Sometimes I pigeonhole myself by only reading about things that I can relate to, stories that are familiar, people that I "know." I put this book off for a long time because of this. Finally starting it, I quickly devoured it, my narrow focus totally blown open. Xiaolu Guo's memoir proves that she has mastered the intricacies of the language that was once foreign to her, saying a lot about who she is. A story about identity, Guo has always sought out the new, and now I feel inspired to do the same.— From Carl
Xiaolu Guo is one of the most acclaimed Chinese-born writers of her generation, an iconoclastic and completely contemporary voice. Her vivid, poignant memoir, Nine Continents is the story of a curious mind coming of age in an inhospitable country, and her determination to seek a life beyond the limits of its borders.
Xiaolu Guo has traveled further than most to become who she needed to be. Now, as she experiences the birth of her daughter in a London maternity ward surrounded by women from all over the world, she looks back on that journey. It begins in the fishing village shack on the East China Sea where her illiterate grandparents raised her, and brings her to a rapidly changing Beijing, full of contradictions: a thriving underground art scene amid mass censorship, curious Westerners who held out affection only to disappear back home.

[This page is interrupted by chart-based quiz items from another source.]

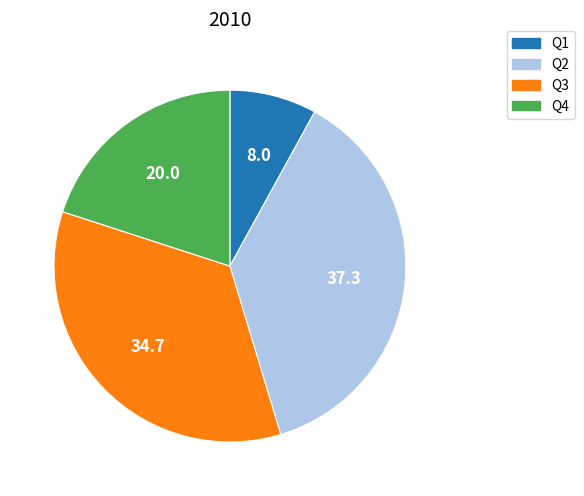

Rank the categories by value from lowest to highest.

Q1, Q4, Q3, Q2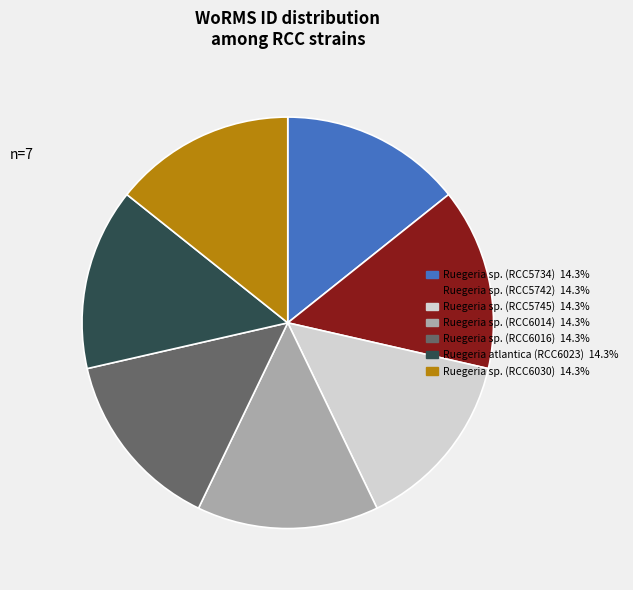

Does any single category account for the majority?

No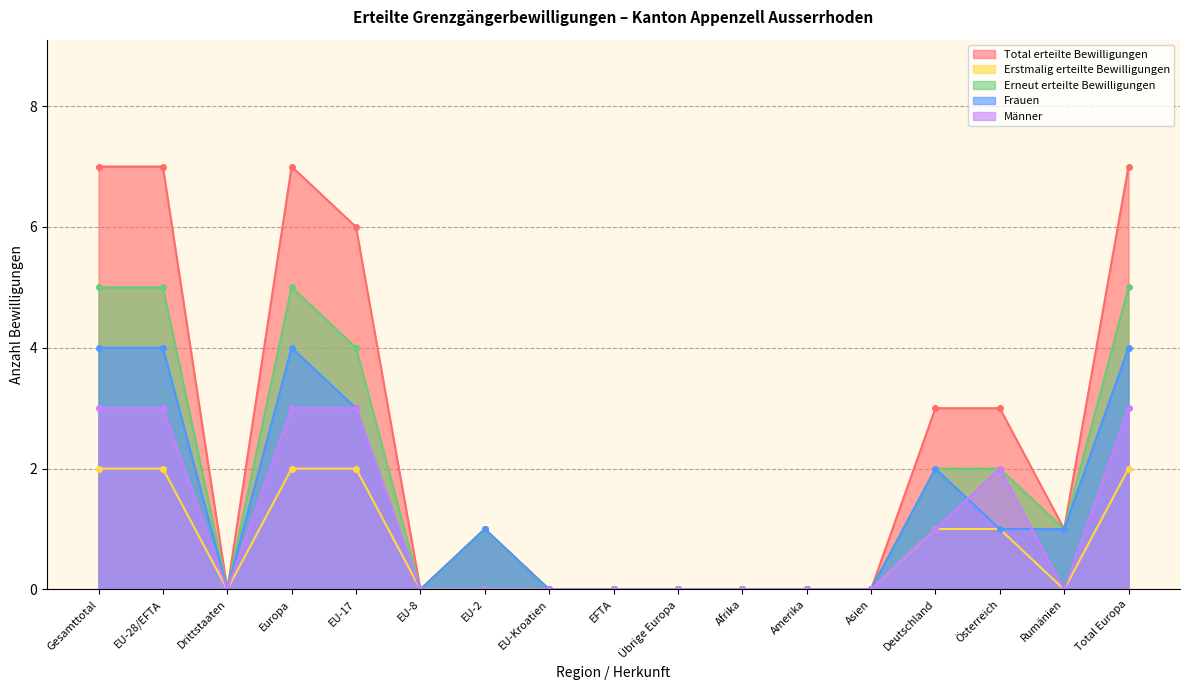

Which series changed the most between Europa and Übrige Europa?

Total erteilte Bewilligungen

Eventually Xiaolu determined to see the world beyond China for herself, and now, after fifteen years in Europe, her words resonate with the insight of someone both an outsider and at home, in a world far beyond the country of her birth.

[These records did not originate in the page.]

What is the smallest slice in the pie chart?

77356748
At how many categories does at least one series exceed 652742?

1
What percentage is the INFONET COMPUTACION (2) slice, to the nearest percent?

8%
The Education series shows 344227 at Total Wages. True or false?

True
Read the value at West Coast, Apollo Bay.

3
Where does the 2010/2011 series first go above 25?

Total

Nine Continents presents a fascinating portrait of China in the eighties and nineties, how the Cultural Revolution shaped families, and how the country's economic ambitions gave rise to great change. It is also a moving testament to the birth of a creative spirit, and of a new generation being raised to become citizens of the world. It confirms Xiaolu Guo as one of world literature's most urgent voices.
About the Author
Xiaolu Guo was born in south China. She studied film at the Beijing Film Academy and published six books in China before she moved to London in 2002. The English translation of Village of Stone was shortlisted for the Independent Foreign Fiction Prize and nominated for the International IMPAC Dublin Literary Award. Her first novel written in English, A Concise Chinese-English Dictionary for Lovers was shortlisted for the Orange Prize for Fiction, and Twenty Fragments of a Ravenous Youth, published in 2008, was longlisted for the Man Asian Literary Prize. Her most recent novel, I Am China, was longlisted for the Baileys Women's Prize for Fiction. In 2013 she was named one of Granta's Best of Young British Novelists. Xiaolu has also directed several award-winning films including She, A Chinese and a documentary about London, Late at Night. She lives in London and Berlin.